While Congressional Democrats spent the August recess pushing for higher corporate taxes, Republicans on the House Ways and Means Committee were at the Iowa State Fair, hearing how a lower corporate tax rate is important to rural America.
Committee Chairman Jason Smith (R-Mo.) and eight of his colleagues came to the fairgrounds to learn firsthand from Iowa farmers, local business owners, and others how lower corporate taxes have helped the local communities across the state.
Karen Dewalt, a company vice president of Home Depot, which has ten stores in the state and 80 small business suppliers in Iowa and Missouri, said the lower rate enabled them to “aggressively invest back into our business and our people,” across the country, increasing wages by billions of dollars for more than 400,000 employees, establishing over 100 new warehouses, and opening 80 new stores. The lower rate is supporting thousands of small business suppliers to their stores and customers, stimulating local economies and communities.

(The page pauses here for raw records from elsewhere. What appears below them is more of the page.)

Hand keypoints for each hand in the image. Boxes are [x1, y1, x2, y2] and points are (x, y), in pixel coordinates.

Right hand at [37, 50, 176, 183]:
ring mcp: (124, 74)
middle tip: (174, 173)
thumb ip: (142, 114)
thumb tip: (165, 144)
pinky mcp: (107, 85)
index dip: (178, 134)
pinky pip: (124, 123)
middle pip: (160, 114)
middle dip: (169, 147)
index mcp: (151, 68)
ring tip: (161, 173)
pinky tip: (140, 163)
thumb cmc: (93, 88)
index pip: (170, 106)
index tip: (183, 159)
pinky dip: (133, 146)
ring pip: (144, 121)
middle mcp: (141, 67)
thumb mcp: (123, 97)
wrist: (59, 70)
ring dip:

Steve Sukup, the head of a family-owned and operated manufacturer in Iowa, testified that the lower corporate rate was “a shot in the arm to the manufacturing sector.” The 21% rate allowed him to “grow our workforce by a third,” bringing in 200 additional employees. The lower rate resulted in an increase in manufacturing investment in the state and a stronger economy.

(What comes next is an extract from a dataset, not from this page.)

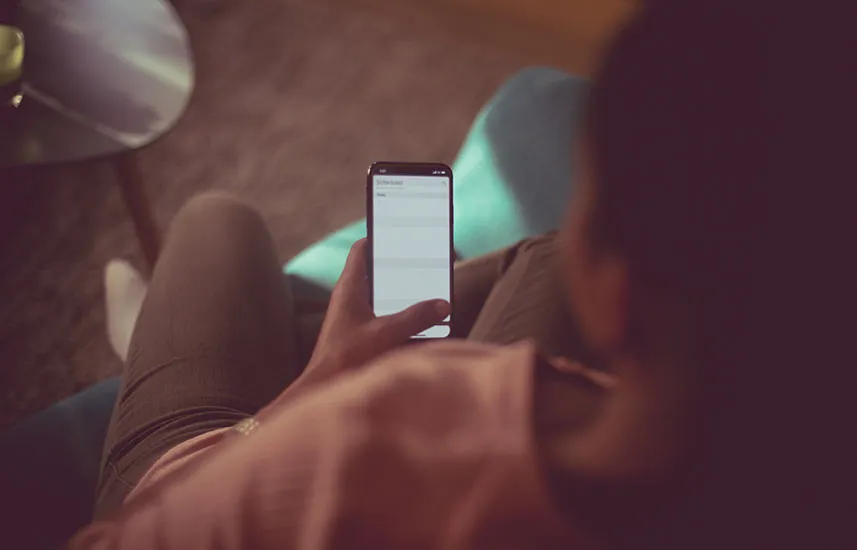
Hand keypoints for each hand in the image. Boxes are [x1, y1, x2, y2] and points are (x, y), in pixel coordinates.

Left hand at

Testimony submitted by Corey Jorgensen, CEO of Shell Rock Soy Processing, described how the lower corporate rate encouraged investment in his company’s new soybean crush plant, which has been a boon to the farmers, truckers, suppliers, customers, and local communities in the state.
The new plant operates 24 hours a day, seven days a week processing soybeans from “hundreds of farms” in northeast Iowa, aiding workers, local businesses, and families in the rural communities. The plant received a strategic investment from Phillips 66, a leading independent U.S.-based refiner, which also committed more than one billion dollars into a West Coast renewable fuels project.
This hearing provided real world examples of how the lower corporate tax rate is helping working families, farmers, and small businesses in local communities in Iowa. The higher corporate tax rate that Vice President Harris and other Washington Democrats are pushing would reverse these gains and hurt working families and job creators across the country.